L'apport des récits cyberpunk
à la construction sociale
des technologies du virtuel


par André-Claude Potvin
« We ought to make backups of our society before jumping into the black hole of virtuality »
– Bruce Sterling, interview, 19-9-1995 .


Introduction

I - LE CYBERPUNK : UNE INTRODUCTION

1. Beatniks, hippies, punks : l'imaginaire social
2.
La cybernétique, ou l'imaginaire technique

Les conférences Macy
Le nouveau paradigme de la communication
Cybernétique et pensée politique
Réappropriation publique des inventions
De l'importance de la morale

3. La science-fiction, ou l'imaginaire créatif

II - LES LECTURES DU CYBERPUNK

1. La lecture biologique : le corps physique
2.
La lecture socio-politique : le corps social


III - LE CYBERPUNK, HAUT-PARLEUR D'UNE SUBJECTIVITÉ NOUVELLE

Le mariage conceptuel humain-machine s'est complexifié dans le temps, sous la poussée parallèle et complémentaire des innovations technologiques et de l'épistémologie: de l'analogie instaurée entre les mouvements du corps et les constructions mécaniques, à l'ère de la vapeur où l'énergie du corps sera objectivée par les lois de la thermodynamique, (puis l'électricité) pour parvenir, avec les théories de Wiener, Von Neumann et les nombreuses recherches en intelligence artificielle, avec la simulation de l'intelligence par l'électronique.

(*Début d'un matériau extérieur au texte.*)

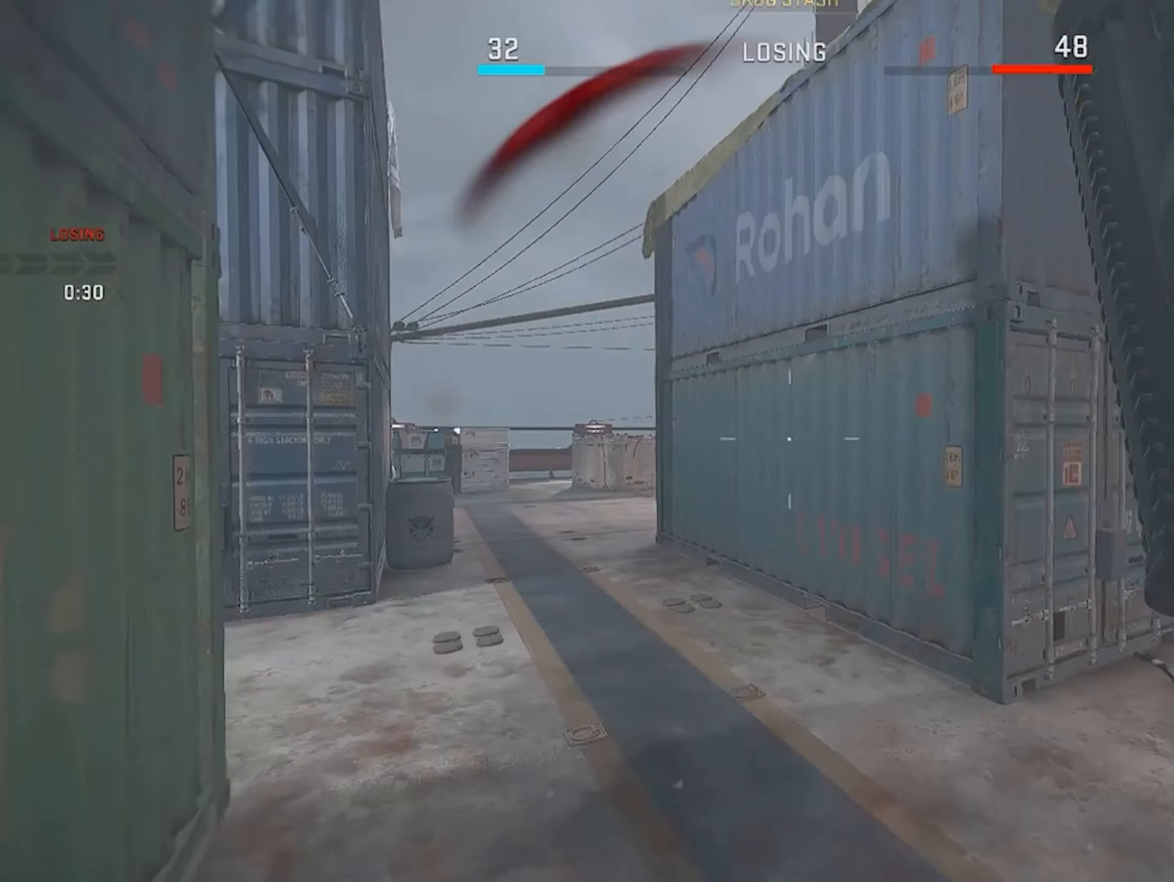
{"buttons": ["L1"], "left_stick": "left", "right_stick": "center", "events": [[33, "L3", "up"], [67, "left_stick", "left"]]}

La construction du cyborg se complète aujourd'hui. Le cyborg, symbiose finale de l'humain et de la machine, du réel et du virtuel, est en voie de complétude par la virtualisation des réseaux neuronaux, dont on devine l'ombre à-travers le bourgeonnement des réseaux informatiques globaux comme Internet et les promesses de commutation par ondes lumineuses comme la photonique. Voilà pour l'utopie.

Mais que signifie, pour l'identité humaine, l'interconnection de la planète sur le réseau Internet? Est-ce la naissance d'une nouvelle conscience planétaire? L'arborescence des connaissances qui se crystallise à-travers la réalité virtuelle et les innombrables possibilités de virtualisation alimente un discours à la fois relativiste et systémique, celui des Cultural studies. Cette branche de la sociologie s'intéresse de près au problème de l'identité dans nos sociétés post-modernes. Au moment où se produit une véritable mutation de l'identité humaine, des auteurs comme Catherine Hayles ou Donna Harraway dénoncent le cyborgisme, cette propension à définir la mutation comme une fin en soi, et la technologie comme ultime matrice du futur de l'homme.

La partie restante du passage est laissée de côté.